Sunday, 05/21/2023 1:40:39 PM

Sunday, May 21, 2023 1:40:39 PM

Post# of 22507
Very simple to figure out how much debt is outstanding. Just look at the balance sheet in filed 10Q and annual 10K. Also review the income/loss statement to see how things have changed during the reporting period. You can review the company’s report, in the same filing, of debt conversion, etc. It’s all there, staring you in the face. The company will be filing with the SEC its report for operations in the 1st Q of 2023 on Monday tomorrow (the legal deadline).

How much of GTCH’s debt is toxic? Since no institutional lender will touch a sub-penny company like GTCH, you can assume all of GTCH’s debt has some level of toxicity. Basically, toxic debt holders can convert their debt (principal and accrued interest) to stock at any time at a price that is a discount to existing stock price. So, if average stock price is .0005, the debt holder can convert at, say 0.00035. Then the lender dumps the shares (could be 500,000,000) onto the market, hoping to sell all at an uptick from 0.00035. Toxic debt conversion is, in my mind, the number one cause of the massive dilution going on at the moment. It is bad in the sense that it forces pps down by grossly increasing the number of outstanding shares.

But, assuming this orgy of dilution doesn’t sink GTCH, it can be a good thing in the long run. The conversion of toxic debt to equity can cleanse the balance sheet of toxic debt (if GTCH can break the habit of relying in toxic debt to finance operations). And, the fact that GTCH’s stock can bottom out and perhaps rise again after such massive dilution bespeaks long term optimism (or actionable delusion!) by many shareholders. They hope that if GTCH hits it big with one of its patents, all this dilution—so incredibly painful and dispiriting for shareholders at current minuscule share valuations—will in a brighter future look like mere chicken feed.

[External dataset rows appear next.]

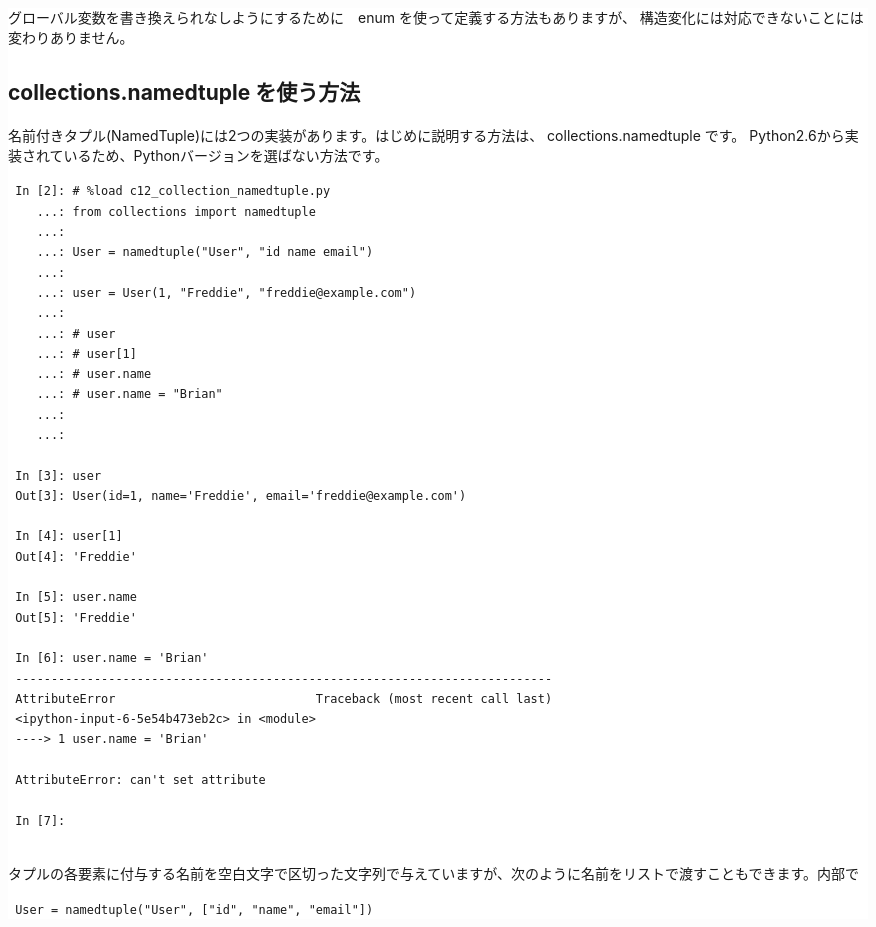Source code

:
 ```
```


グローバル変数を書き換えられなしようにするために　enum を使って定義する方法もありますが、
構造変化には対応できないことには変わりありません。



## collections.namedtuple を使う方法
名前付きタプル(NamedTuple)には2つの実装があります。はじめに説明する方法は、 collections.namedtuple です。
Python2.6から実装されているため、Pythonバージョンを選ばない方法です。


```
 In [2]: # %load c12_collection_namedtuple.py
    ...: from collections import namedtuple
    ...:
    ...: User = namedtuple("User", "id name email")
    ...:
    ...: user = User(1, "Freddie", "freddie@example.com")
    ...:
    ...: # user
    ...: # user[1]
    ...: # user.name
    ...: # user.name = "Brian"
    ...:
    ...:
 
 In [3]: user
 Out[3]: User(id=1, name='Freddie', email='freddie@example.com')
 
 In [4]: user[1]
 Out[4]: 'Freddie'
 
 In [5]: user.name
 Out[5]: 'Freddie'
 
 In [6]: user.name = 'Brian'
 ---------------------------------------------------------------------------
 AttributeError                            Traceback (most recent call last)
 <ipython-input-6-5e54b473eb2c> in <module>
 ----> 1 user.name = 'Brian'
 
 AttributeError: can't set attribute
 
 In [7]:
 
```

タプルの各要素に付与する名前を空白文字で区切った文字列で与えていますが、次のように名前をリストで渡すこともできます。内部で


```
 User = namedtuple("User", ["id", "name", "email"])
```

I am long on GTCH. I consider the stock a huge gamble, fraught with risk, susceptible to manipulation by toxic debt holders (who can flood the market with new shares), etc. But I also see GTCH as a company that might power through these shackles and rise above the muck of sub-penny status if a few right things happened. But I also realize that if I, as a mere common stock shareholder, am to make a decent gain, I will have to sit back and watch the toxic debt lenders make their killing first. That is the law of the penny stock jungle. I think the toxic lenders are having their feast right now. Once they are done, perhaps we will see what value there remains for us shareholders.